TL;DR: GPUs all over the Cloudflare global network; working closely with Microso...

ushakov · on Sept 27, 2023

Do you actually run the inference in the worker? Or is it like what Fermyon does where they basically host the models for you and you get a SDK that is automatically connected to the function?

celso · on Sept 27, 2023

Unlike the first version of Constellation, Workers AI runs inference directly on GPUs that we are (quickly) installing in our global network.

ushakov · on Sept 27, 2023

But the code isn't running on the worker? It runs somewhere else on a GPU cluster?

jgrahamc · on Sept 27, 2023

It's a little like how Cloudflare Workers runs. You don't know which CPU it runs on, all you know is it's a CPU close to your end user. Same goes for this. We are rolling out GPUs everywhere across the globe and so Workers AI will just use a nearby GPU. Probably in the same machine as your workers, or maybe the same data center, or whatever other smart routing decision we make. What we are not doing is running a massive GPU cluster somewhere. This is all distributed and that's the power of owning your own network.

pseg134 · on Sept 27, 2023

Since they don’t seem to be able to give a simple answer: the inference does not run in the worker. It connects to external GPUs.

eastdakota · on Sept 27, 2023

I think the confusion is what is meant by "in the Worker." From a hardware perspective, the GPU may be in the same machine as the CPU that's powering the Worker. Or they may be across different machines in our network. We are not routing requests to some third party. And we will try to run the inference task as close as possible to who/whatever requested it. The whole idea of "serverless" is you shouldn't have to worry about what machine where runs whatever unless you're on the team building the scheduling and routing logic at Cloudflare.

thegagne · on Sept 27, 2023

I think his question is more about does the worker directly access the GPU and thus require js tooling to handle the GPU somehow (no), or does it make subrequests to a separate GPU service not running the worker runtime (yes).

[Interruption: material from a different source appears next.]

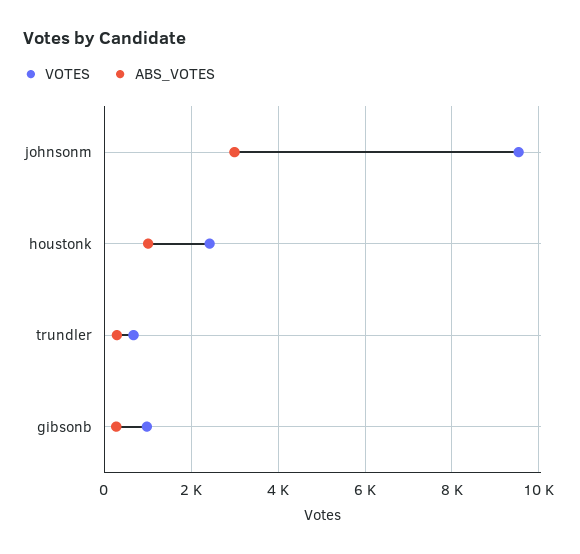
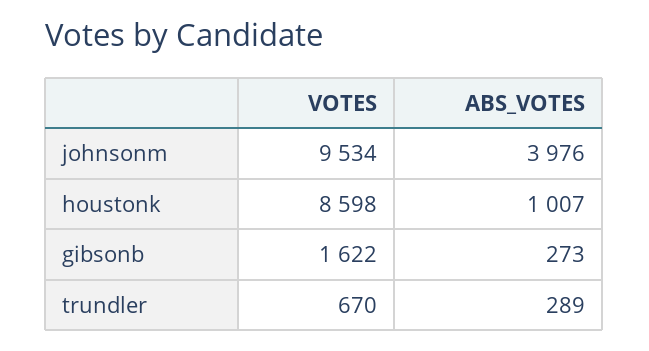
ABS_VOTES, johnsonm: 3000 -> 3976
VOTES, houstonk: 2400 -> 8598
VOTES, gibsonb: 1000 -> 1622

tebbers · on Sept 27, 2023

Hey John, great work on this! Just a headsup, small typo on that page under R2: "Build mutli-cloud training architectures with free egress."

jgrahamc · on Sept 28, 2023

Thanks. Getting it fixed.

foggedb0nk · on Sept 27, 2023

Any chance you're looking for technical product folks to work on this? I actually worked on a very similar deployment internally at Livepeer (focus was on live video enhancements but also generalized edge compute)!

rita3ko · on Sept 27, 2023

we always are! email is rita at cloudflare dot com :)

foggedb0nk · on Sept 28, 2023

thanks!

claytonjy · on Sept 27, 2023

I see plans for more models via HF partnership, but can I or will I be able to run a custom fine-tuned version of a supported model?

celso · on Sept 27, 2023

On top of our hosted and supported catalog of models, and the deploy to CF partnerships like the HF one, you will also be able to bring your own custom model at some point in time.

claytonjy · on Sept 27, 2023

Awesome. What about compiled model support? Running most of the listed models without compilation only makes sense for hobby projects.

aprxi · on Sept 27, 2023

Is CodeLlama somewhere on the roadmap?